3. Some bloggers indulge in self-recrimination for not blogging, beginning with excuses--was busy, or didn't feel like it--then longish paragraphs of defensiveness. What am I anyway, a slave to a cyber post? I'll blog when I please.

4. Some bloggers take umbrage at the comments left by visitors, some of whom may be spammers, nut cases, sincere and considered presenters of opposing points of view, or yelling in from the bleachers, as in way out in right field.

5. Some bloggers are angry with themselves for not having become the writer they want to be and in consequence taking up the literary equivalent of waterboarding in the exercises and schedules they set for themselves, rendering themselves so fearful and convention bound as to make themselves even angrier for not having achieved their goals. Last I heard, writing was supposed to be fun and rewarding.

6. Some wonderful bloggers engage with blogmates in sincere, heartfelt exchanges of opinion and idea that make the best kind of eavesdropping. (I am currently eavesdropping on one such discussion between three women, one in Massachusetts, one in Tennessee, the other in France; it provideth energy to fuel my day.)

7. Nineteenth century Americans often learned to write from having learned to read from Webster's Reader and from The King James Translation of the Bible; examples of journals, diaries, and letters from such persons are remarkable in their expressions of eloquent individuality. Some twentieth and twenty-first century Americans learned to read from the Hearst papers, from readers featuring Dick and Jane and their dog, Spot.

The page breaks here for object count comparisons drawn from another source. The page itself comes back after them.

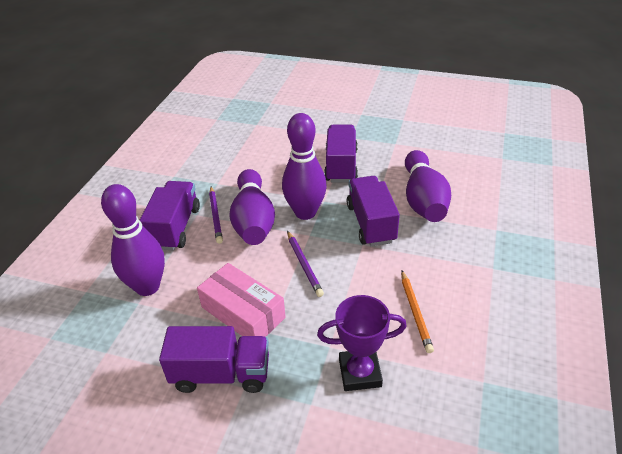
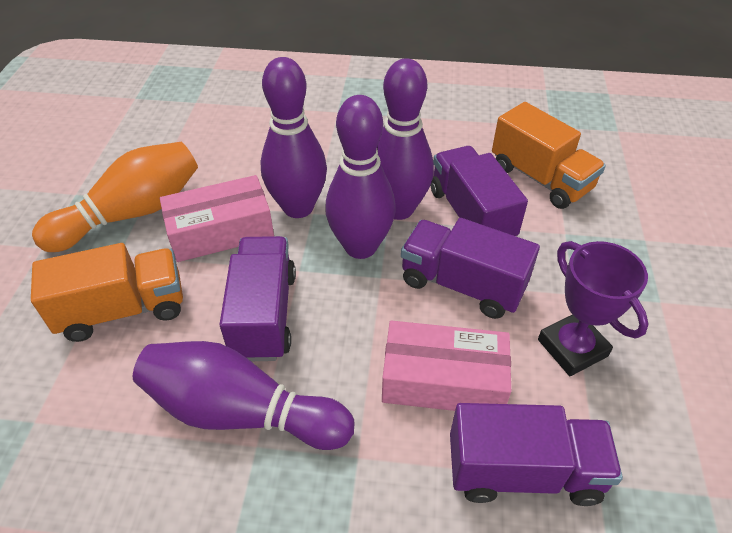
orange bowling pin: 0 -> 1
orange pencil: 1 -> 0
orange truck: 0 -> 2
pink box: 1 -> 2
purple pencil: 2 -> 0

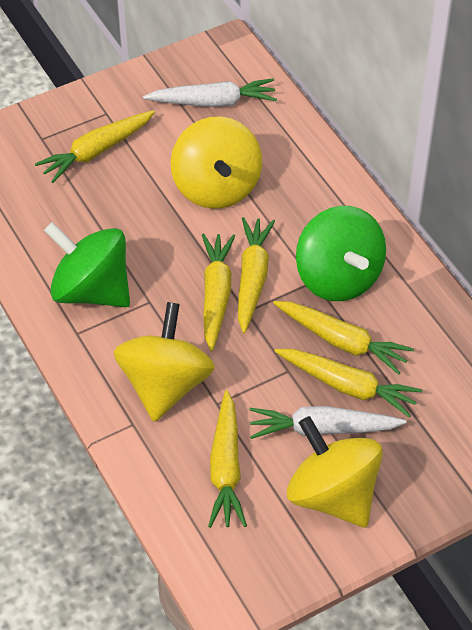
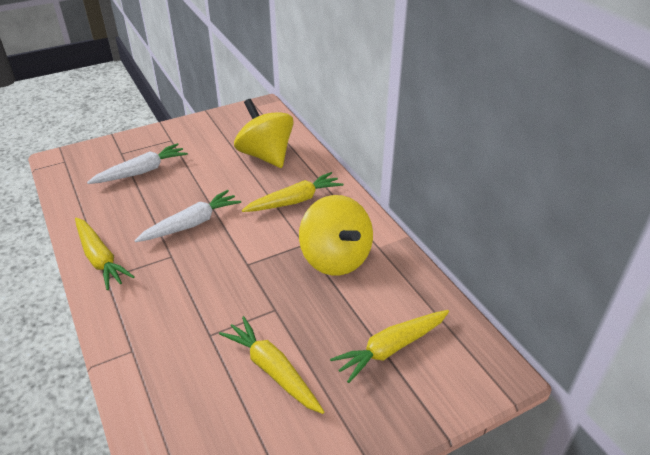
green spinning top: 2 -> 0
yellow carrot: 6 -> 4
yellow spinning top: 3 -> 2

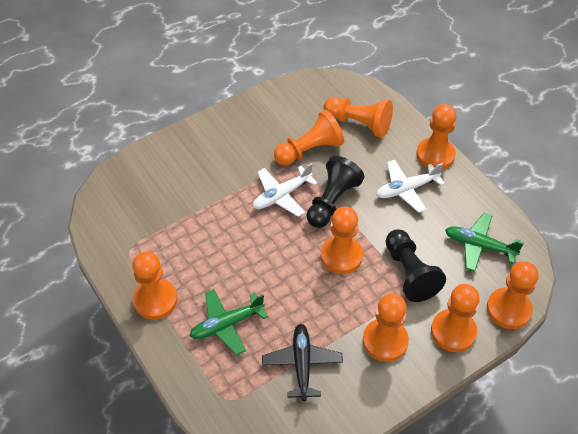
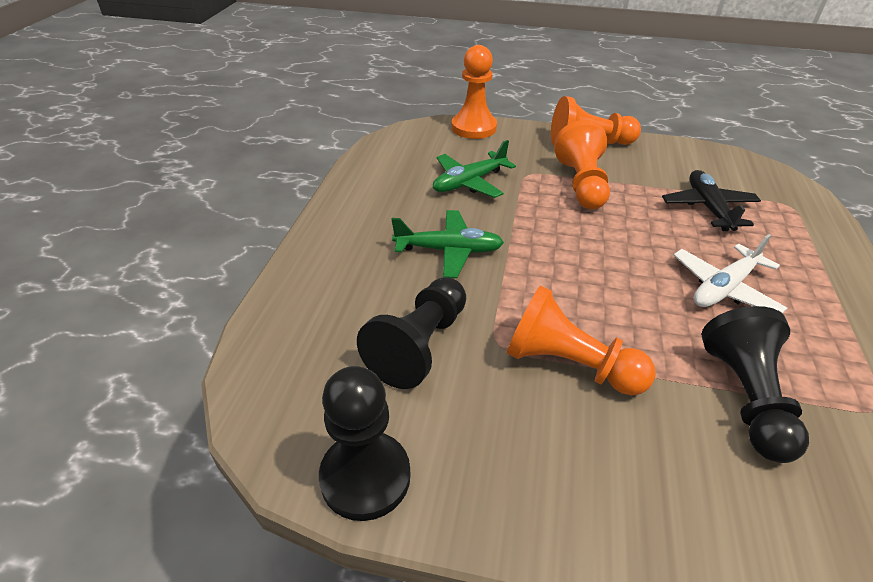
black pawn: 2 -> 3
orange pawn: 8 -> 4
white plane: 2 -> 1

This is reflected in their blogs and it is small wonder they are unhappy with their progress as writers.

8. It has been called to my attention that I am quick to use the expression "a mountain-goat leap of logic," to which I bow in acknowledgment and hereby forswear, laying it to rest with very.

9. It is better to have readers irritated with one for having quit too soon rather than staying on too long, the last guest to leave the party, the explanation offered when none is needed.

10. Most people love an engaging story; what they aren't so fond of are complaints about why the story was so long in production.


R.L. Bourges said...

"mountain-goat leap of logic": as one genetically wired for same, I enjoy both your leaps and your use of the expression (but then, I always tend to be in the Opposition.)
As for listening into people's conversations: I don't know if you've seen the movie The Life of Others. If not, the woman in France strongly recommends it. It gives a whole new meaning to the word "eavesdropping".
best to you, Shelly.

Lori Witzel said...

Ah, but have you ever seen a mountain goat not quite stick its landing?

I did, in West Texas.

It was a young one and as it skittered and bobbled it looked mighty embarrassed, the way my cats do when they make a graceful leap to the sofa and miss.


Kelli Anne said...

you are my only blogmate.

x said...

Well, kelli anne come join the fun so Shelly can eavesdrop on you, too. I can't decide in which number I see myself more. I tend towards the waterboarding frustrated writer mad that I'm just blogging, but damn it, it's really fun.

Unknown said...

Ah such wonderful observations, but you forget the "attention sinks" who become angry with the world for not reading their "beautiful gems of wisdom" having forgot to include any such thing.

Who are these three ladies you speak of? I wish to drop a few eaves myself. ;)

Unknown said...

I left a little something for you on my blog.